• **PROBLEM TO SOLVE**
Starting with the first line of the data below, copy each line up to and including the one containing "left wrist: (186, 248)". Pictures stay out.
START MATERIAL TO PROCESS
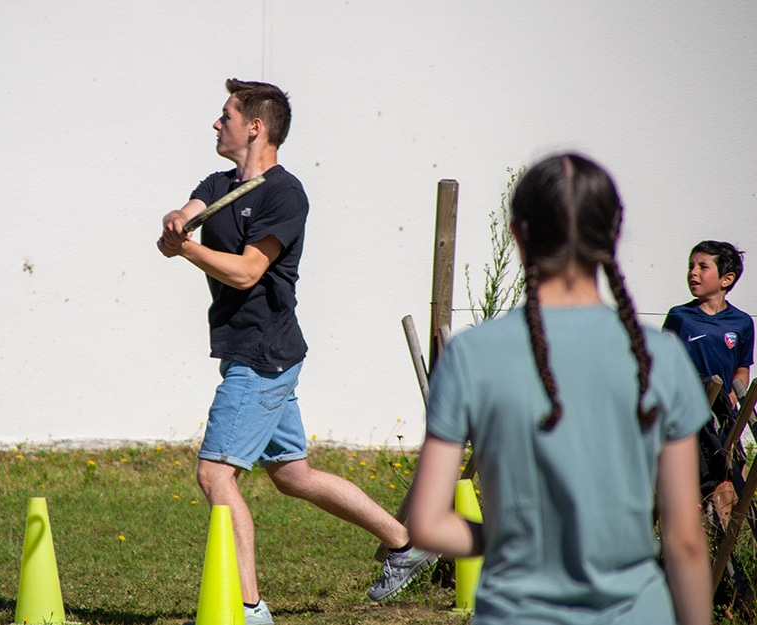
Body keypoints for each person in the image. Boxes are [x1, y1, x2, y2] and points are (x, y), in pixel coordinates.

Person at [156, 78, 436, 625]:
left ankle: (247, 609)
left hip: (263, 355)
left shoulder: (284, 194)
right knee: (293, 475)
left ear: (255, 127)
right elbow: (190, 208)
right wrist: (176, 223)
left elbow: (247, 272)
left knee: (216, 474)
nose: (217, 124)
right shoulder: (219, 182)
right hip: (255, 350)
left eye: (226, 115)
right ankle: (408, 544)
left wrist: (186, 248)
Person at [406, 153, 712, 624]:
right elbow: (685, 540)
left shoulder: (471, 355)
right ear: (613, 237)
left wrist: (507, 541)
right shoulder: (662, 358)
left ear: (516, 233)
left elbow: (426, 524)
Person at [662, 241, 753, 404]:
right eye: (691, 266)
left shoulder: (742, 322)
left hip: (720, 416)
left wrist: (731, 400)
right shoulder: (679, 316)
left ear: (726, 279)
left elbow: (742, 369)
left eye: (703, 267)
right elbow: (662, 363)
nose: (693, 272)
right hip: (685, 410)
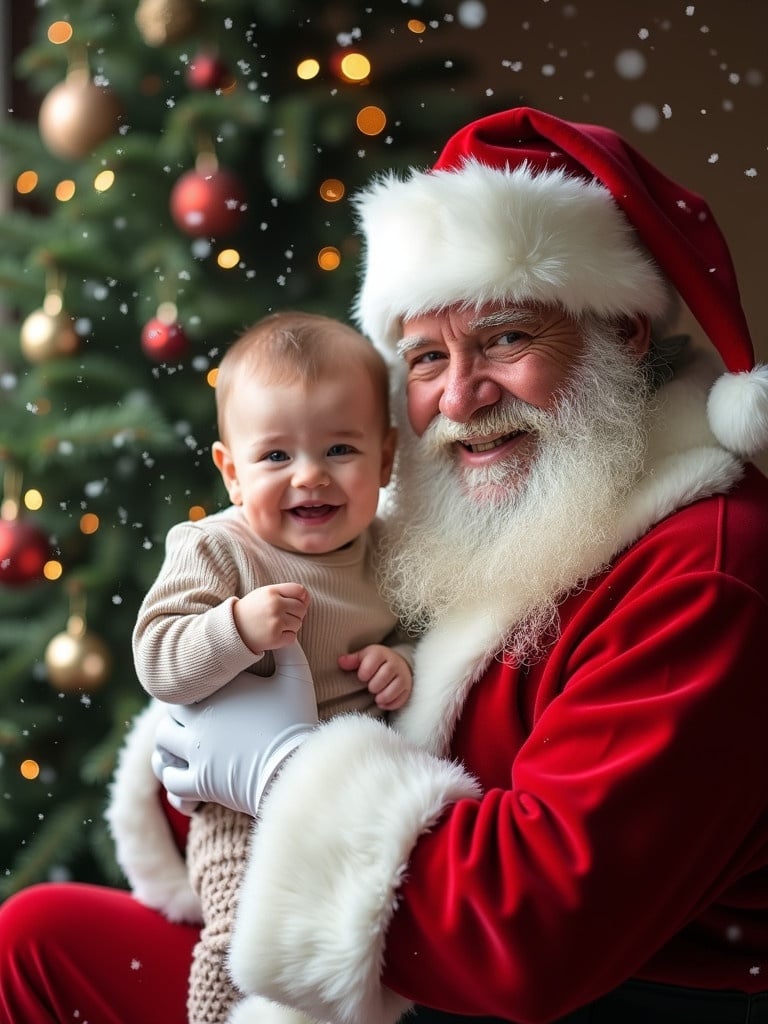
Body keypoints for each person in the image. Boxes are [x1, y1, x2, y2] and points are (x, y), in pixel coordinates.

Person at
END MATERIAL TO PROCESS
• **WORKED SOLUTION**
Body keypoints for each person in the image. Boxes are [x1, y1, x2, y2] and points are (x, y), in pixel coordinates.

Person at [156, 78, 436, 625]:
left ankle: (247, 609)
left hip: (263, 355)
left shoulder: (284, 194)
right knee: (293, 475)
left ear: (255, 127)
right elbow: (190, 208)
right wrist: (176, 223)
left elbow: (247, 272)
left knee: (216, 474)
nose: (217, 124)
right shoulder: (219, 182)
right hip: (255, 350)
left eye: (226, 115)
right ankle: (408, 544)
left wrist: (186, 248)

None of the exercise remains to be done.